With insights from the previous research in hand, the researchers have now optimized their machine learning model even further to draw on 25 of the most useful sensor features collected via the AWARE app.

"We install the AWARE app and collect data," explains Bae. "Then we pre-process sensor features and extract the key features to develop and train the machine learning model to predict HDEs."

Indeed, the group's latest HDE prediction algorithm analyzes windows of the sensor data on the fly better than ever, making predictions about upcoming behaviors on the same day.

During pilot tests installing the system on the smartphones of more than 140 subjects aged 21 to 28 who self-reported their drinking events for up to 14 weeks, the HDE algorithm has proven highly accurate at predicting a forthcoming episode of heavy drinking later the same day or night.

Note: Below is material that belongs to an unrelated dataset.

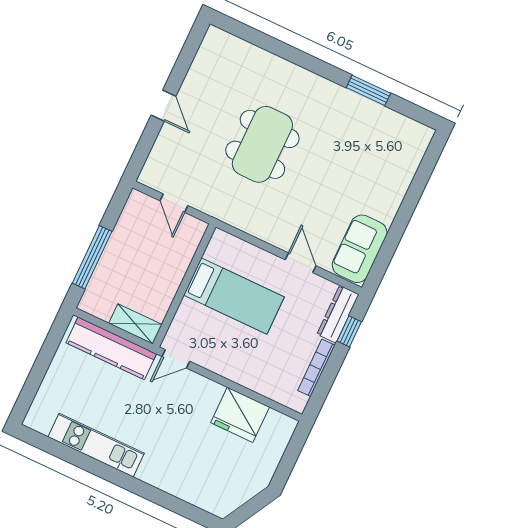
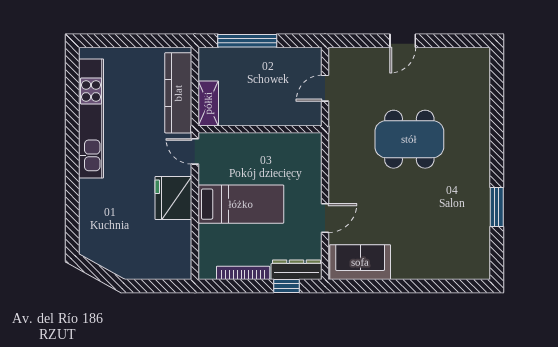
bed: (234, 296) -> (241, 204), moved, turned -90
fridge: (240, 415) -> (173, 198), moved
kitchen unit: (96, 445) -> (91, 118), width x1.36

Next steps will include further refinement of machine learning models to further improve prediction of heavy drinking events — "that data point is really our focus here: the dangerous behavior," says Bae — as well as possible collaboration on the design of future algorithmic-based interventions) that could head off episodes of heavy drinking. 

"We need to be careful about falsely predicting heavy drinking," she cautions. "Random text messages to socially isolated users, late in the afternoons, very late in the week — one possible strategy that would seem to be promising for study — could annoy, threaten or anger a user, rather than cheering them up, and this could encourage the very behaviors we are trying to curtail or prevent."

Any eventual prediction and intervention system would not need to harvest or store large amounts of user data, Bae says, noting that her team's work has demonstrated that a phone only needs to store a six-hour window of data to successfully and accurately execute its prediction models.

Bae’s algorithmic-based prediction system could also yield applications and interventions for other diseases, behaviors and medical conditions, including in quarantine conditions.

"Since we are also passively capturing activity level, gait and behavior, one might imagine applications such as to predict recreational drug use, heavy opioid use, Parkinson's disease, an epileptic seizure or a diabetic shock event," she notes.

"Also, with the current heightened interest in quarantines, analyzing the passive sensor data could enable us to study or prevent substance overuse and certain medical conditions under those conditions."